Allerdings ging sie nicht ans Telefon, als er anrief und somit war er der festen Überzeugung, dass sie es bereits lautlos geschaltet hatte, weil sie längst schon an einem der Tische saß und auf ihn wartete.
„Ruf mich bitte an“, schrieb er in einer Nachricht an sie und wartete, bis sie diese gelesen hatte. Das tat sie sogar recht schnell, aber es kam keine Antwort und auch kein Rückruf. Sie würde sich ja bereits denken können, was er vorhatte – und ihn deswegen gekonnt ignorieren.
Er hätte viel früher absagen sollen. Jetzt hatte er keine Wahl mehr.
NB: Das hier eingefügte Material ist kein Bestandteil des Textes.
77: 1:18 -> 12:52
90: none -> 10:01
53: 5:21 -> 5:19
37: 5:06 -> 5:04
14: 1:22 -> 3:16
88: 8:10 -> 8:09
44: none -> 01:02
In ihm zog sich alles schmerzhaft zusammen und als er endlich seinen Weg weiter fortsetzen konnte, war er schon wahrhaft untypisch spät dran.
Es fühlte sich an, als würde er sich zur eigenen Beerdigung begeben.
Erst als er fast angekommen war und von schon weitem eine wohlbekannte Person etwas verloren vor dem Eingang stehen sah, die sich scheinbar suchend umblickte, dämmerte ihm schließlich, wieso Theresa nicht ans Telefon ging.
Das konnte nicht ihr ernst sein.
Das konnte sie nicht wirklich gemacht haben.
Sie hatte vollkommen den Verstand verloren und es gab keinen Grund zur Vermutung, dass es sich hierbei um einen Zufall oder eine Verwechslung handelte.
Das hatte Theresa ja geschickt eingefädelt und Darius verfluchte sie still.
Vor der Tür stand Alfred Wunderlich in einem atemberaubend schicken Anzug, sah immer wieder auf seine Uhr und wirkte ganz verlassen.
Das war absolut kein Zufall.
Das war die Überraschung, von der sie gesprochen hatte.